Und so sitzen Bruder und Cousin, Neffe und Nichte, Tanten und Großmutter des Performers um das Lagerfeuer, während Trevor erklärt. Etwa dass für die Aborigines als schriftlose Kultur die drei L‘s „Land, language, law“ wichtiger seien als die drei westlichen Essentials „Lesen, Rechnen, Schreiben“. Wenn Trevor nicht gerade mit seinem Cousin in die Gitarrensaiten greift und, begleitet von einer Band, satte Rocksongs über den stets blauen Himmel in der Wüste, das Geschenk des Regens und den Fluch des Alkohols singt, wenn er nicht mit den anderen jungen Männern staksig und federplusternd und sehr gekonnt den Emutanz tanzt, dann erzählt er von jener Geschichte: Wie die Spinifex seit der Eiszeit in Australien lebten, wie plötzlich Fremde in ihr Gebiet eindrangen und Eisenbahnschienen bauten.

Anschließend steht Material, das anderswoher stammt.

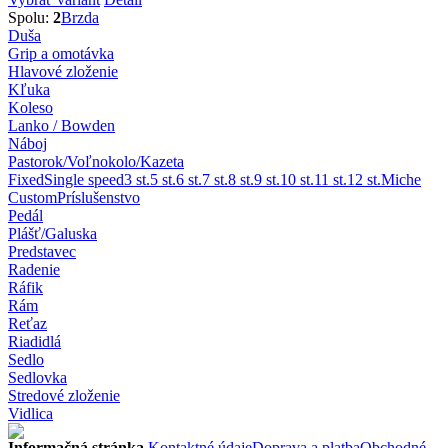
Spolu:
2
Brzda
Duša
Grip a omotávka
Hlavové zloženie
Kľuka
Koleso
Lanko / Bowden
Náboj
Pastorok/Voľnokolo/Kazeta
Fixed
Single speed
3 st.
5 st.
6 st.
7 st.
8 st.
9 st.
10 st.
11 st.
12 st.
Miche
Custom
Príslušenstvo
Pedál
Plášť/Galuska
Predstavec
Radenie
Ráfik
Rám
Reťaz
Riadidlá
Sedlo
Sedlovka
Stredové zloženie
Vidlica
Informačná stránka
Kontaktné údaje
Doprava a platba
Obchodné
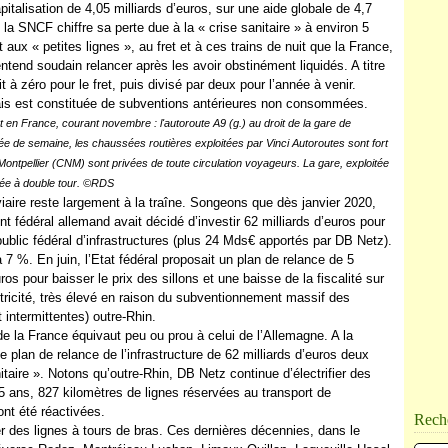
pitalisation de 4,05 milliards d’euros, sur une aide globale de 4,7
 la SNCF chiffre sa perte due à la « crise sanitaire » à environ 5
t aux « petites lignes », au fret et à ces trains de nuit que la France,
ntend soudain relancer après les avoir obstinément liquidés. A titre
t à zéro pour le fret, puis divisé par deux pour l’année à venir.
çais est constituée de subventions antérieures non consommées.
en France, courant novembre : l'autoroute A9 (g.) au droit de la gare de
ée de semaine, les chaussées routières exploitées par Vinci Autoroutes sont fort
ntpellier (CNM) sont privées de toute circulation voyageurs. La gare, exploitée
mée à double tour. ©RDS
iaire reste largement à la traîne. Songeons que dès janvier 2020,
t fédéral allemand avait décidé d’investir 62 milliards d’euros pour
public fédéral d’infrastructures (plus 24 Mds€ apportés par DB Netz).
 7 %. En juin, l’Etat fédéral proposait un plan de relance de 5
ros pour baisser le prix des sillons et une baisse de la fiscalité sur
ectricité, très élevé en raison du subventionnement massif des
intermittentes) outre-Rhin.
de la France équivaut peu ou prou à celui de l’Allemagne. A la
le plan de relance de l’infrastructure de 62 milliards d’euros deux
taire ». Notons qu’outre-Rhin, DB Netz continue d’électrifier des
25 ans, 827 kilomètres de lignes réservées au transport de
nt été réactivées.
Rech
 des lignes à tours de bras. Ces dernières décennies, dans le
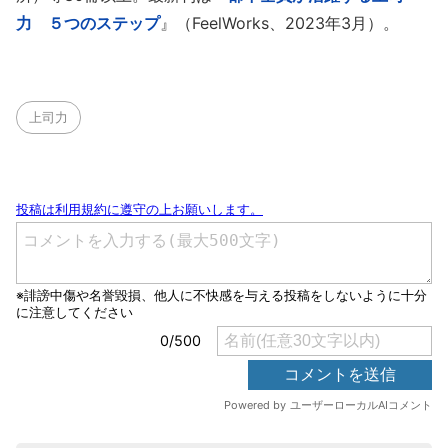
力 ５つのステップ
』（FeelWorks、2023年3月）。
上司力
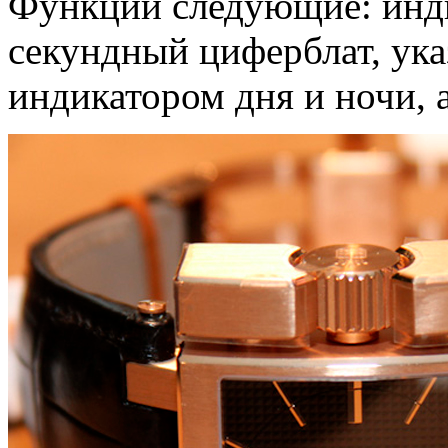
Функции следующие: инди
секундный циферблат, ука
индикатором дня и ночи, 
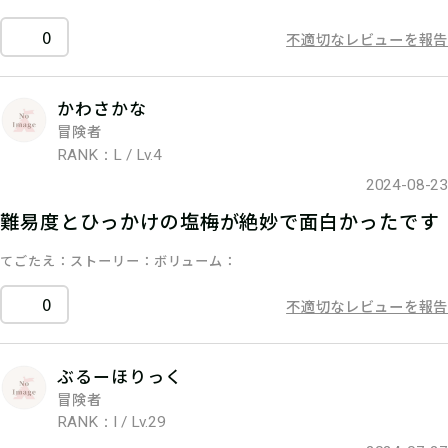
0
不適切なレビューを報告
かわさかな
冒険者
RANK：L / Lv.4
2024-08-23
難易度とひっかけの塩梅が絶妙で面白かったです
てごたえ
ストーリー
ボリューム
0
不適切なレビューを報告
ぶるーほりっく
冒険者
RANK：I / Lv.29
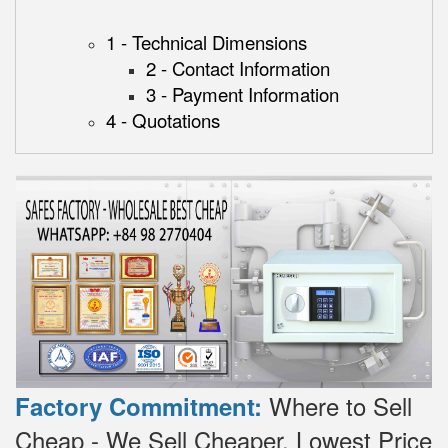
1 - Technical Dimensions
2 - Contact Information
3 - Payment Information
4 - Quotations
Where to Sell
Factory Commitment:
Cheap - We Sell Cheaper.
Lowest Price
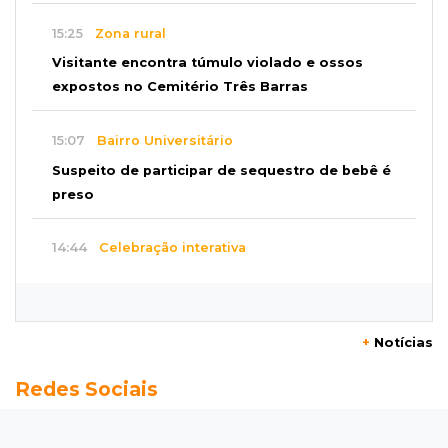
15:25
Zona rural
Visitante encontra túmulo violado e ossos
expostos no Cemitério Três Barras
15:07
Bairro Universitário
Suspeito de participar de sequestro de bebê é
preso
14:44
Celebração interativa
Quiz sobre história de Cassilândia marca festa
de 72 anos em praça no Centro
+
Notícias
14:28
Preservação
Redes Sociais
Ladário abre consulta para criação do Parque
Natural Pérola do Pantanal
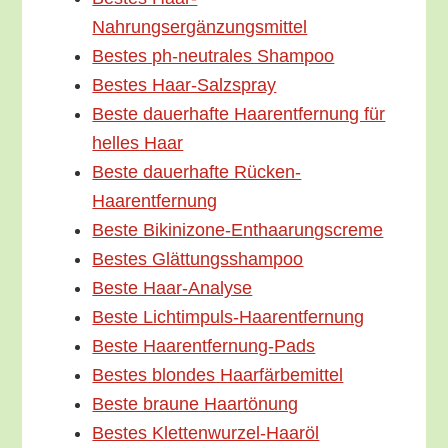
Nahrungsergänzungsmittel
Bes­tes ph-neu­­tra­­les Shampoo
Bes­tes Haar-Salzspray
Bes­te dau­er­haf­te Haar­ent­fer­nung für
hel­les Haar
Bes­te dau­er­haf­te Rücken-
Haarentfernung
Bes­te Bikinizone-Enthaarungscreme
Bes­tes Glättungsshampoo
Bes­te Haar-Analyse
Bes­te Lichtimpuls-Haarentfernung
Bes­te Haarentfernung-Pads
Bes­tes blon­des Haarfärbemittel
Bes­te brau­ne Haartönung
Bes­tes Klettenwurzel-Haaröl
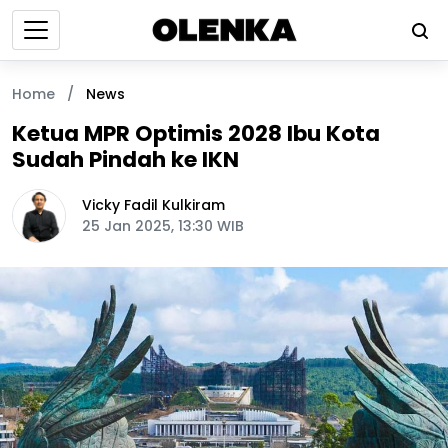
Home
/
News
Ketua MPR Optimis 2028 Ibu Kota
Sudah Pindah ke IKN
Vicky Fadil Kulkiram
25 Jan 2025, 13:30 WIB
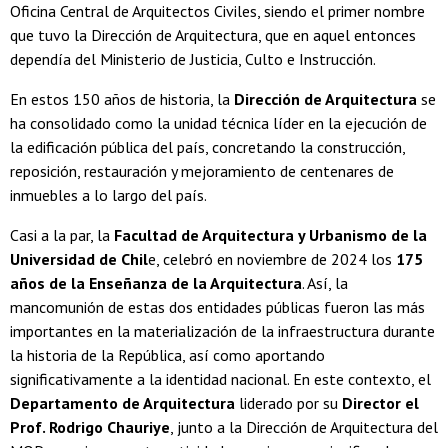
Oficina Central de Arquitectos Civiles, siendo el primer nombre
que tuvo la Dirección de Arquitectura, que en aquel entonces
dependía del Ministerio de Justicia, Culto e Instrucción.
En estos 150 años de historia, la
Dirección de Arquitectura
se
ha consolidado como la unidad técnica líder en la ejecución de
la edificación pública del país, concretando la construcción,
reposición, restauración y mejoramiento de centenares de
inmuebles a lo largo del país.
Casi a la par, la
Facultad de Arquitectura y Urbanismo de la
Universidad de Chil
e, celebró en noviembre de 2024 los
175
años de la Enseñanza de la Arquitectura
. Así, la
mancomunión de estas dos entidades públicas fueron las más
importantes en la materialización de la infraestructura durante
la historia de la República, así como aportando
significativamente a la identidad nacional.
En este contexto, el
Departamento de Arquitectura
liderado por su
Director el
Prof. Rodrigo Chauriye
, junto a la Dirección de Arquitectura del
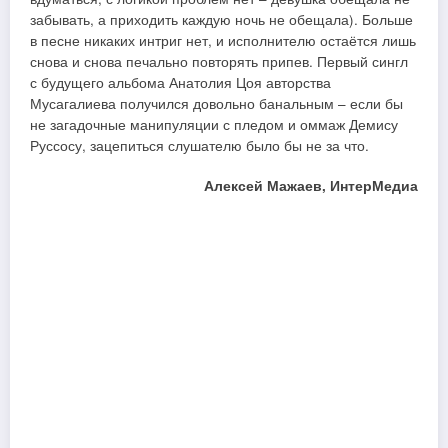
забывать, а приходить каждую ночь не обещала). Больше
в песне никаких интриг нет, и исполнителю остаётся лишь
снова и снова печально повторять припев. Первый сингл
с будущего альбома Анатолия Цоя авторства
Мусагалиева получился довольно банальным – если бы
не загадочные манипуляции с пледом и оммаж Демису
Руссосу, зацепиться слушателю было бы не за что.
Алексей Мажаев, ИнтерМедиа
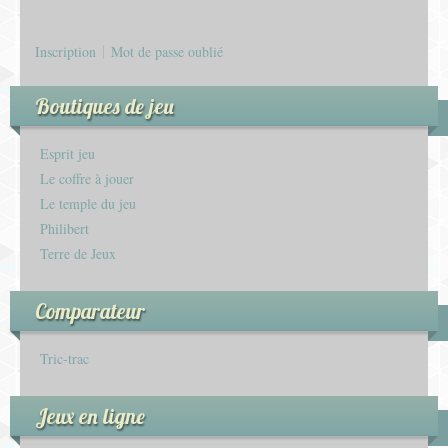
Inscription
Mot de passe oublié
Boutiques de jeu
Esprit jeu
Le coffre à jouer
Le temple du jeu
Philibert
Terre de Jeux
Comparateur
Tric-trac
Jeux en ligne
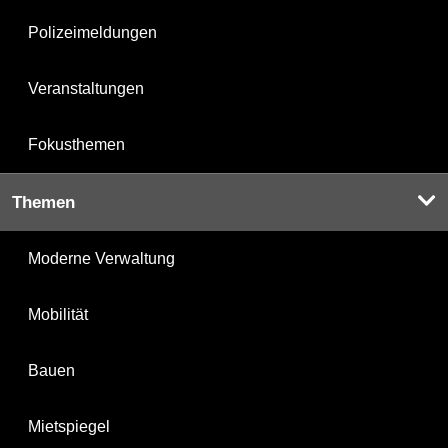
Polizeimeldungen
Veranstaltungen
Fokusthemen
Themen
Moderne Verwaltung
Mobilität
Bauen
Mietspiegel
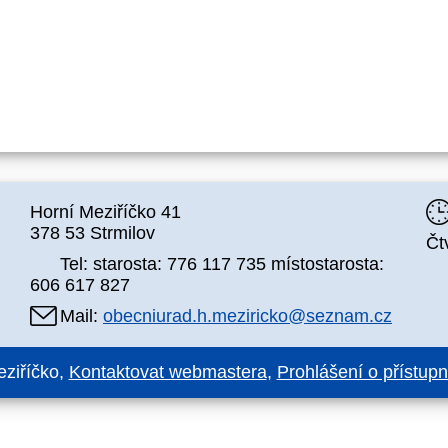
Horní Meziříčko 41
378 53 Strmilov
Čt
Tel: starosta: 776 117 735 místostarosta:
606 617 827
Mail:
obecniurad.h.meziricko@seznam.cz
ziříčko,
Kontaktovat webmastera
,
Prohlášení o přístupn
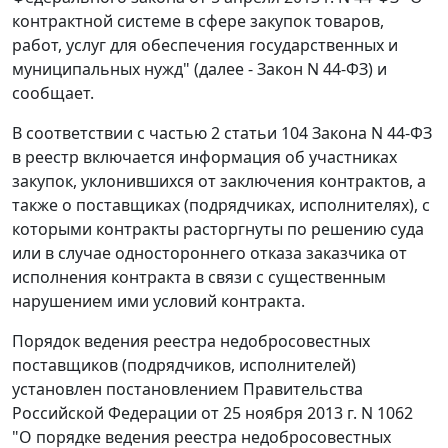
контрактной системе в сфере закупок товаров,
работ, услуг для обеспечения государственных и
муниципальных нужд" (далее - Закон N 44-ФЗ) и
сообщает.
В соответствии с частью 2 статьи 104 Закона N 44-ФЗ
в реестр включается информация об участниках
закупок, уклонившихся от заключения контрактов, а
также о поставщиках (подрядчиках, исполнителях), с
которыми контракты расторгнуты по решению суда
или в случае одностороннего отказа заказчика от
исполнения контракта в связи с существенным
нарушением ими условий контракта.
Порядок ведения реестра недобросовестных
поставщиков (подрядчиков, исполнителей)
установлен постановлением Правительства
Российской Федерации от 25 ноября 2013 г. N 1062
"О порядке ведения реестра недобросовестных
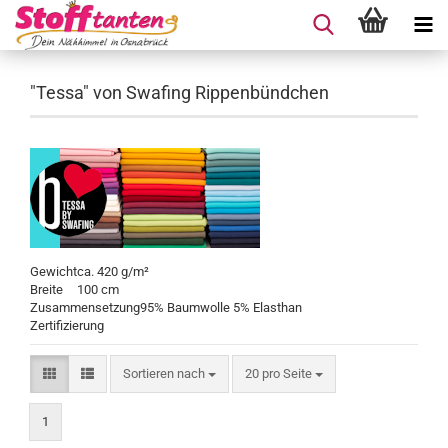
"Tessa" von Swafing Rippenbündchen
Gewicht
ca. 420 g/m²
Breite
100 cm
Zusammensetzung
95% Baumwolle 5% Elasthan
Zertifizierung
Sortieren nach
pro Seite
Sortieren nach
20 pro Seite
1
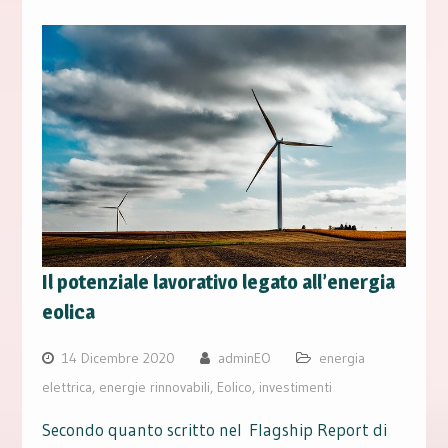
Il potenziale lavorativo legato all’energia
eolica
14 Dicembre 2020
adminEO
energia
elettrica
,
energie rinnovabili
,
Eolico
,
investimenti
Secondo quanto scritto nel Flagship Report di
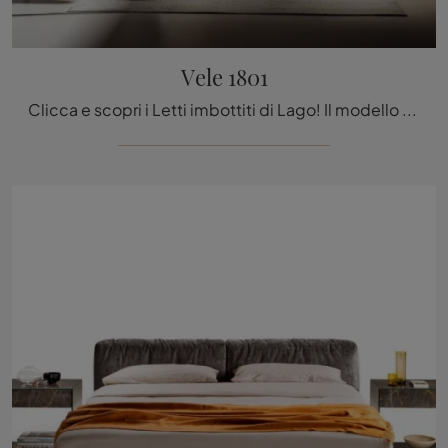
Vele 1801
Clicca e scopri i Letti imbottiti di Lago! Il modello Vele 1801 in tessuto ti attende nelle versioni matrimoniali.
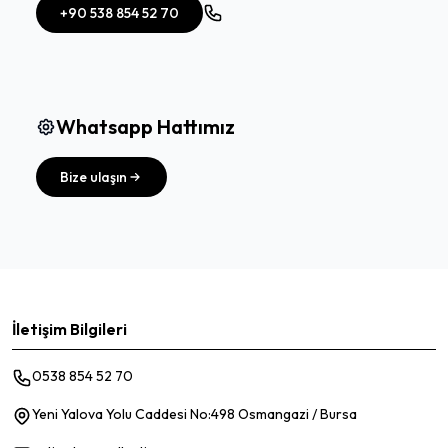
+90 538 854 52 70
Whatsapp Hattımız
Bize ulaşın
İletişim Bilgileri
0538 854 52 70
Yeni Yalova Yolu Caddesi No:498 Osmangazi / Bursa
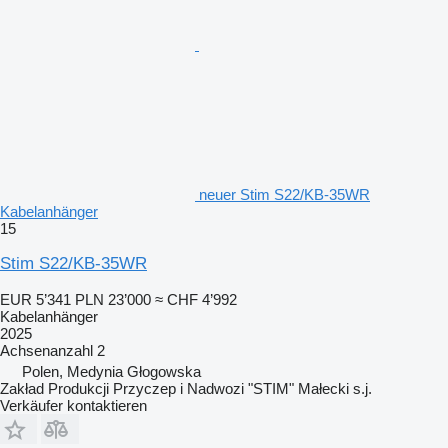
neuer Stim S22/KB-35WR
Kabelanhänger
15
Stim S22/KB-35WR
EUR 5’341
PLN 23’000
≈ CHF 4’992
Kabelanhänger
2025
Achsenanzahl
2
Polen, Medynia Głogowska
Zakład Produkcji Przyczep i Nadwozi "STIM" Małecki s.j.
Verkäufer kontaktieren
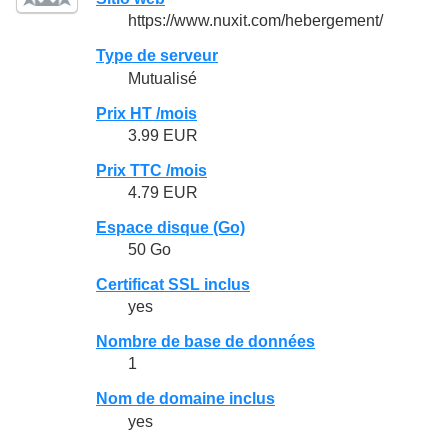
https://www.nuxit.com/hebergement/
Type de serveur
Mutualisé
Prix HT /mois
3.99 EUR
Prix TTC /mois
4.79 EUR
Espace disque (Go)
50 Go
Certificat SSL inclus
yes
Nombre de base de données
1
Nom de domaine inclus
yes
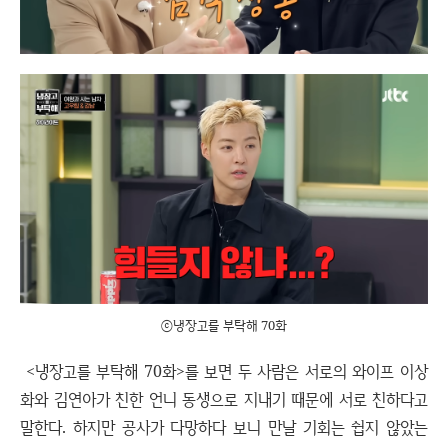
ⓒ냉장고를 부탁해 70화
<냉장고를 부탁해 70화>를 보면 두 사람은 서로의 와이프 이상
화와 김연아가 친한 언니 동생으로 지내기 때문에 서로 친하다고
말한다. 하지만 공사가 다망하다 보니 만날 기회는 쉽지 않았는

Voller Witz und Selbstironie gehen dann drei junge Aborigines mit Speeren auf eine Spielzeugeisenbahn los und brüsten sich gegenseitig damit, die davontutende Bahn wie ein wildes Tier verjagt zu haben.

Von solchen treffsicheren Spielszenen hätte man sich ein paar mehr gewünscht, von Trevors Ausführungen ein paar weniger. Trotzdem ist dieses zum ersten Mal außerhalb von Australien aufgeführte Stück unterhaltsam – und, man traut es sich kaum zu schreiben, lehrreich. Etwa wenn Trevor demonstriert, wie sich die Aborigines höchst unfreiwillig mit den Europäern verbanden, als die Atombombe in der australischen Wüste gezündet wurde. Trotzdem endet das Stück mit einer versöhnlichen Geste: Die Darsteller treten an den Bühnenrand und strecken den Zuschauern in den ersten beiden Reihen die Hand zum Abschied hin.